__Source extract__:

[Beowulf] Home beowulf - NIC latencies

Fri Feb 4 04:35:22 PST 2005

At 00:29 4-2-2005 -0800, Bill Broadley wrote:
>On Thu, Feb 03, 2005 at 04:53:27AM +0100, Vincent Diepeveen wrote:
>> Good morning!
>> 
>> With the intention to run my chessprogram on a beowulf to be constructed
>> here (starting with 2 dual-k7 machines here) i better get some good advice
>> on which network to buy. Only interesting thing is how fast each node can
>> read out 64 bytes randomly from RAM of some remote cpu. All nodes do that
>> simultaneously.
>
>Is there any way to do this less often with a larger transfer?  
>If you
>wrote a small benchmark that did only that (send 64 bytes randomly
>from a large array in memory) and make it easy to download, build, run,
>and report results, I suspect some people would.

One way pingpong with 64 bytes will do great.

Shared memory examples i have plenty, but one way pingpong approaches it
excellent. Just multiply the time with 2 and one knows the bound :)

__Objectives__:
A. From the NIC latency thread, copy the passage starting with "Fri Feb 4 04:35:22" and going on through "a larger transfer?".
B. According to the NIC latency thread, what machines will the cluster for the chess program start with?
The material after this point plays no role.

__Material__:
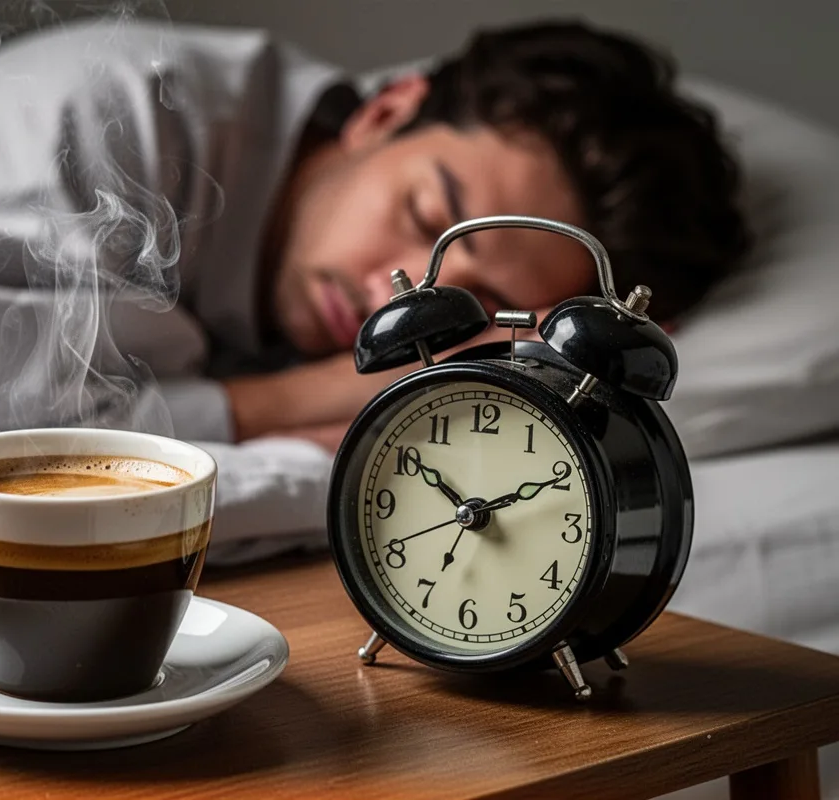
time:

__Solutions below__:
A.
Fri Feb 4 04:35:22 PST 2005

At 00:29 4-2-2005 -0800, Bill Broadley wrote:
>On Thu, Feb 03, 2005 at 04:53:27AM +0100, Vincent Diepeveen wrote:
>> Good morning!
>> 
>> With the intention to run my chessprogram on a beowulf to be constructed
>> here (starting with 2 dual-k7 machines here) i better get some good advice
>> on which network to buy. Only interesting thing is how fast each node can
>> read out 64 bytes randomly from RAM of some remote cpu. All nodes do that
>> simultaneously.
>
>Is there any way to do this less often with a larger transfer?

B. 2 dual-k7 machines.